Judicial expediency has been greatly undermined in the trial under review. Premised on the maxim of innocent until proved guilty by a competent court of law, an accused should be tried within a reasonable time. This right is firmly entrenched in both national and international legislations and suffers no exemptions. According to the European Convention on Human Rights, the reasonable time guarantee runs from the moment that an individual is subject to a charge; but in a case where the charge is delayed, or subsequent charges are added it may be the date of a person’s initial arrest, or the date on which the accused becomes aware that he is being “seriously investigated”. In certain situations, the operative date will be the date of the first interview. In the said case, this entrenched principle is yet to be adhered to. Eighteen months after their arrest and subsequent detention, substantive trial is still far from beginning. The matter has not been treated with the robustness that is characteristic of an all important case like a treason trial. In fact, with the current political atmosphere overshadowing almost all other issues both in the public and private domain and the looming judicial recess, the case risks being left unattended to until after the election dust has settled which would probably be sometime in September.
It must be noted that whatever the allegations are, the accused persons should not be prejudiced against and their rights as embodied in national legislation must be safeguarded. The accused persons, particularly the First Accused, have been constantly complaining about suffering from life threatening conditions with little done to ameliorate their predicaments. In fact on the 23rd July, 2007 the presiding judge rejected a medical letter from Dr. Conte-Coker, the prison’s medical officer, on behalf of the First and Third Accused persons for want of detail explanation on the specifics of ailments. Moreover, with over a dozen prisoners reported to have died in the past eight weeks, the medical complaints by accused persons should be a particular cause for concern.
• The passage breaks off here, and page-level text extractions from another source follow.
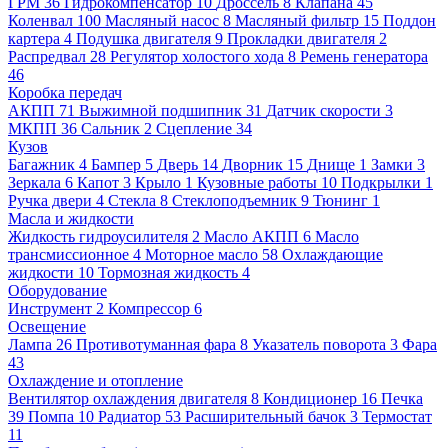
ГРМ
36
Гидрокомпенсатор
10
Дроссель
8
Клапана
45
Коленвал
100
Масляный насос
8
Масляный фильтр
15
Поддон
картера
4
Подушка двигателя
9
Прокладки двигателя
2
Распредвал
28
Регулятор холостого хода
8
Ремень генератора
46
Коробка передач
АКПП
71
Выжимной подшипник
31
Датчик скорости
3
МКПП
36
Сальник
2
Сцепление
34
Кузов
Багажник
4
Бампер
5
Дверь
14
Дворник
15
Днище
1
Замки
3
Зеркала
6
Капот
3
Крыло
1
Кузовные работы
10
Подкрылки
1
Ручка двери
4
Стекла
8
Стеклоподъемник
9
Тюнинг
1
Масла и жидкости
Жидкость гидроусилителя
2
Масло АКПП
6
Масло
трансмиссионное
4
Моторное масло
58
Охлаждающие
жидкости
10
Тормозная жидкость
4
Оборудование
Инструмент
2
Компрессор
6
Освещение
Лампа
26
Противотуманная фара
8
Указатель поворота
3
Фара
43
Охлаждение и отопление
Вентилятор охлаждения двигателя
8
Кондиционер
16
Печка
39
Помпа
10
Радиатор
53
Расширительный бачок
3
Термостат
11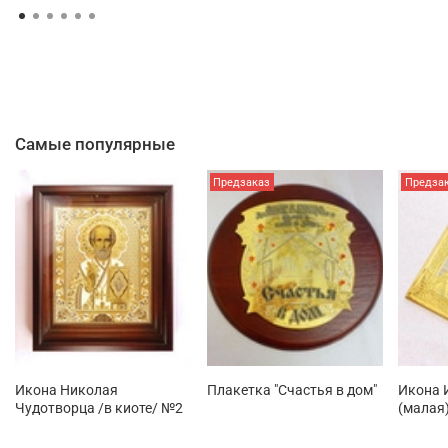
Самые популярные
Предзаказ
Предза
Икона Николая
Плакетка "Счастья в дом"
Икона 
Чудотворца /в киоте/ №2
(малая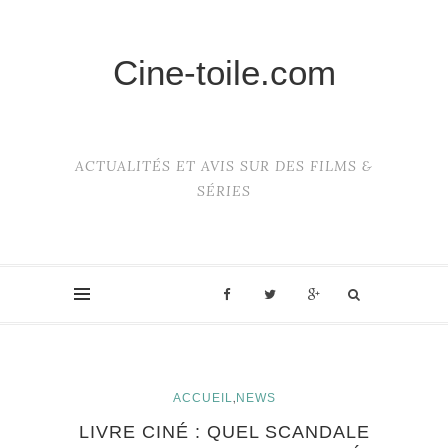
Cine-toile.com
ACTUALITÉS ET AVIS SUR DES FILMS &
SÉRIES
,
ACCUEIL
NEWS
LIVRE CINÉ : QUEL SCANDALE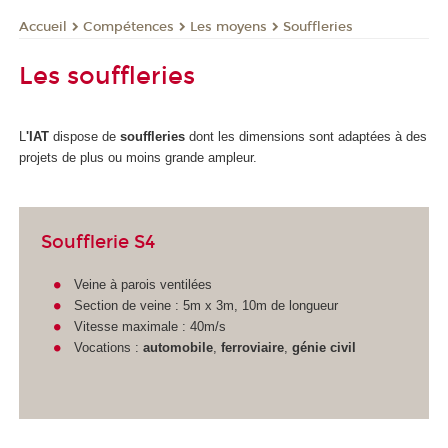
Compétences
Les moyens
Souffleries
Accueil
Les souffleries
L
'IAT
dispose de
souffleries
dont les dimensions sont adaptées à des
projets de plus ou moins grande ampleur.
Soufflerie S4
Veine à parois ventilées
Section de veine : 5m x 3m, 10m de longueur
Vitesse maximale : 40m/s
Vocations :
automobile
,
ferroviaire
,
génie civil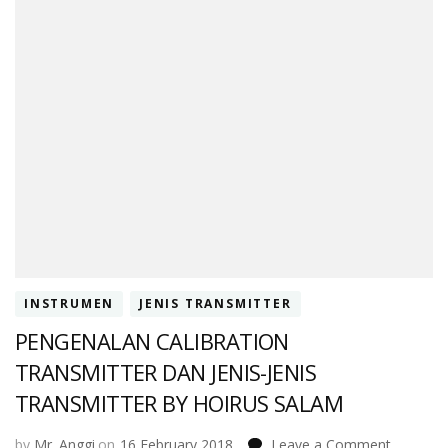
INSTRUMEN
JENIS TRANSMITTER
PENGENALAN CALIBRATION
TRANSMITTER DAN JENIS-JENIS
TRANSMITTER BY HOIRUS SALAM
on
by
Mr. Anggi
on
16 February 2018
Leave a Comment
Justice, it should be remembered is a two-way street: justice for the victim as well as for the accused. Premised on the recognition of protection of human rights, it behoves everyone connected with the justice sector to work assiduously to ensure that justice is done. So far in this trial, all those involved have failed to prove their dedication to the task of upholding justice. If this is the case for such a high profile case, tracked avidly by the media, then the prospect for the vast impoverished and nameless majority is bleak indeed. The SLCMP urges all, particularly the judiciary, the prisons and police to properly network and exert all efforts, to ensure that the justice system live up to its name and that the rule of law at last be solidly embedded in our society.